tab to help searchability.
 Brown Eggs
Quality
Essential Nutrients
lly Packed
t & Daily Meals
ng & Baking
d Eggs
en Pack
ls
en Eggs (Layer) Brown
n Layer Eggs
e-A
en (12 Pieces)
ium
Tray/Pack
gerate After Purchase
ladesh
***
_Exercise requirements_
Provide a verbatim copy of all the entries.

_Completed exercise_
tab to help searchability.
 Brown Eggs
Quality
Essential Nutrients
lly Packed
t & Daily Meals
ng & Baking
d Eggs
en Pack
ls
en Eggs (Layer) Brown
n Layer Eggs
e-A
en (12 Pieces)
ium
Tray/Pack
gerate After Purchase
ladesh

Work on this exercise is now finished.